I finally found a pair. I ended up getting one of Burton's top line pant, left over from last year. $70 down from $210 from EVO. One of my best ski equipment scores.. They're really comfortable, just the right amount of pockets, real nice zippers and hardware, vents and just a lot of thought out touches that impressed me. Nice product, Burton!


----------



## o3jeff (Dec 4, 2012)

Being 5-8, I've been using North Face ski pants since they have a "short" version. I hate pants dragging and getting caught in the bindings.


----------



## jrmagic (Dec 5, 2012)

Nick said:


> i've got these Enzo Shell pants in black. they are the best F(*&ER pants I have ever owned, by a huge margin.

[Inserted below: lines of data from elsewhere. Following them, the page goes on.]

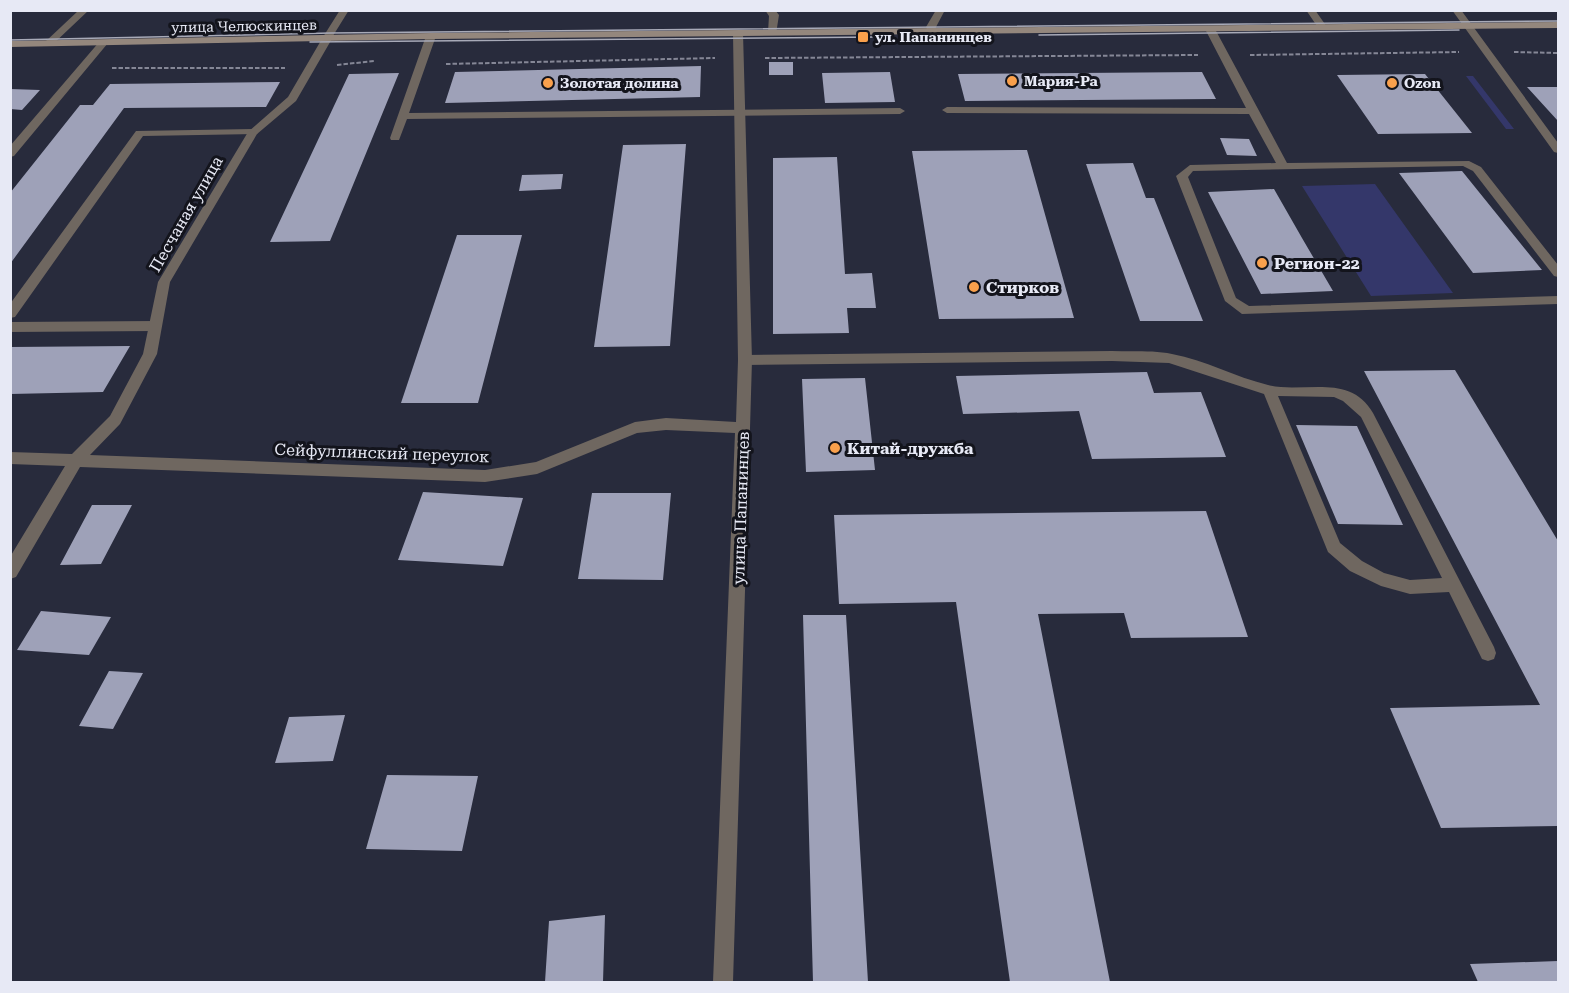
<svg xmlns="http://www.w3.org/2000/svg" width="1569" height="993" font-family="'Roboto Serif',serif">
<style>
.green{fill:#34376a}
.building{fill:#9ea1b8}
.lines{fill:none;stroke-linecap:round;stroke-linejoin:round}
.path{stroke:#858796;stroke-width:2;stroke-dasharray:4.5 2;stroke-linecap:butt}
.service{fill:#6f6760;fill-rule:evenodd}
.minor{fill:#6f6760;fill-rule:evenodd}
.secondary{fill:#94877d;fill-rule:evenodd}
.tram{stroke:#a8aab8;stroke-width:1.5}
.poi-dot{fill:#f9a04c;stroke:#13141c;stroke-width:2}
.labels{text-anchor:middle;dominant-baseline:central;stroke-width:6;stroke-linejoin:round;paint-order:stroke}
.far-street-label{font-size:14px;fill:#e7e9f5;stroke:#13141c}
.far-poi-label{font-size:14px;font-weight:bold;fill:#e7e9f5;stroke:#13141c;text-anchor:start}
.street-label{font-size:16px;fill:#e7e9f5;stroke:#13141c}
.poi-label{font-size:16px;font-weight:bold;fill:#e7e9f5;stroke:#13141c;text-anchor:start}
</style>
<rect width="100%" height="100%" fill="#282b3c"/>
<path class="green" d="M1466 76H1473L1514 129H1506Z
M1375 184 1453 293 1371 296 1302 186Z"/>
<path class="building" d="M769 62H793V75H769Z
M701 66 700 97 445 103 455 72Z
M890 72 895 102 825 103 822 73Z
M1202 72 1216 99 965 101 958 74Z
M399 73 330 241 270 242 349 74Z
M1425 74 1472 133 1378 134 1337 75Z
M280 82 266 107 124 108 10 264V193L80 105H93L110 84Z
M1527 87H1558V121Z
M10 89 40 90 22 110 10 109Z
M1220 138 1249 139 1257 156 1227 155Z
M686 144 670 346 594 347 623 145Z
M1027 150 1074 318 939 319 912 151Z
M837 157 845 274 872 273 876 308H847L849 333 773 334V158Z
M1133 163 1146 198H1154L1203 321H1140L1086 164Z
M1462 171 1542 270 1473 273 1399 173Z
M563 174 561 189 519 191 522 175Z
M1274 189 1302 238 1333 291 1261 294 1208 192Z
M457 235H522L478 403H401Z
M130 346 103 392 10 394V347Z
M1455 370 1558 541V826L1441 828 1390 708 1540 705 1364 371Z
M1147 372 1154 393 1201 392 1226 457 1092 459 1079 411 963 414 956 376Z
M865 378 875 470 806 472 802 379Z
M1296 425 1357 426 1403 525 1338 524Z
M423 492 523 498 503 566 398 560Z
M592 493H671L663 580 578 579Z
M92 505H132L101 564 60 565Z
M1206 511 1248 637 1131 638 1124 613 1038 614 1110 982H1010L956 602 839 604 834 515Z
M41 611 111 617 89 655 17 650Z
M803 615H846L868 982H813Z
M109 671 143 673 113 729 79 726Z
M345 715 333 761 275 763 289 717Z
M387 775 478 776 462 851 366 849Z
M605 915 603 982H545L549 921Z
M1558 961V982H1478L1470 964Z"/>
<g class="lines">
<path class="path" d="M1514 52 1558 53
M1250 55 1459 52
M765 58 1198 55
M446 64 715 58
M337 65 374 61
M112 68H285"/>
<path class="service" d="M79 10H89L51 46H45V42Z
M340 10H349L331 39H325L323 37Z
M765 10H775L779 15 776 34 768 32 769 16Z
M936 10H945L936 27 935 33H929L926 27Z
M1306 10H1315L1327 27 1325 29H1319Z
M1452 10H1461L1558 143V153L1554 152Z
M1207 27 1215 29 1287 163 1469 161 1481 167 1558 265V277L1554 276 1473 171 1463 166 1193 171 1188 177 1236 298 1249 306 1558 296V304L1242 314 1225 301 1176 176 1190 165 1276 163 1249 114 947 113 942 110 947 107 1246 108 1205 29Z
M431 33 436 36 409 113 900 108 905 111 900 114 407 119 399 140H391L390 138 426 36Z
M253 129 258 132 257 134 143 136 15 317 10 318V304L136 131Z
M156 321 162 326 156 331 10 332V322Z
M1112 351C1131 352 1153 350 1172 354 1205 360 1235 377 1268 385 1303 394 1350 372 1373 413L1494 647 1496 653 1494 659 1488 661 1482 659 1449 592 1410 594 1381 586 1350 571 1328 552 1264 394 1169 363 1112 361 745 365 738 360 745 355ZM1278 396 1334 397 1343 401 1361 417 1442 578 1410 580 1384 573 1362 561 1340 543Z"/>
<path class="minor" d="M738 30 743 33 752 360 750 428 733 982H713L735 433 666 430 637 433 537 474 485 482 80 467 16 577 10 579V557L65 466 10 464V452L72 454 110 416 143 354 158 282 248 132 288 97 323 37 328 34 333 37 296 101 257 134 170 282 157 354 120 424 90 455 485 470 536 462 635 422 666 418 736 422 738 360 733 33Z
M100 41 108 43 14 156 10 157V146Z"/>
<path class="secondary" d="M1558 22V28L431 39 10 47V41L431 33Z"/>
<path class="tram" d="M1039 35 1459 30
M10 40 331 33 1558 21
M310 42 880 37"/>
</g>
<g class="poi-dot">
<rect x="857" y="31" width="12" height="12" rx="3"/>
<circle cx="1012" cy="81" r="6"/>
<circle cx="548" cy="83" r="6"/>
<circle cx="1392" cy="83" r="6"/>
<circle cx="1262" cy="263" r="6"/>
<circle cx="974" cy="287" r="6"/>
<circle cx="835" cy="448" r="6"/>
</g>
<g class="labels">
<g class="far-street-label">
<text transform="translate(244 26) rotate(-1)">улица Челюскинцев</text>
</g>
<g class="far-poi-label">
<text x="875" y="37">ул. Папанинцев</text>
<text x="1024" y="81">Мария-Ра</text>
<text x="560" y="83">Золотая долина</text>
<text x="1404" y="83">Ozon</text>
</g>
<g class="street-label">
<text transform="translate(186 214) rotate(-60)">Песчаная улица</text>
<text transform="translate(382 453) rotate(2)">Сейфуллинский переулок</text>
<text transform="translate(741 508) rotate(-88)">улица Папанинцев</text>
</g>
<g class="poi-label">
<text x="1274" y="263">Регион-22</text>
<text x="986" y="287">Стирков</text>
<text x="847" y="448">Китай-дружба</text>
</g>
</g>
<rect width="1569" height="993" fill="none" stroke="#e7e9f5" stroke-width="24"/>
</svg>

I'd expect nothing less from pro shell tourning pants. I've been keeping my eyes open for a great deal on these (pro shell not neccesarily TNF) for the last year and a half. In the interim I did pick up a pair of Orage Morph pants from a couple of seasons ago with 20k/20m (or whatever the letters are) fabric for 35 bucks. Original price was around 250ish.... The only thing I don't like is that they are insulated but for that price I'll just skip the base layer.


----------



## bigbog (Dec 5, 2012)

All I can say is kudos to Mountain HW..as well.


----------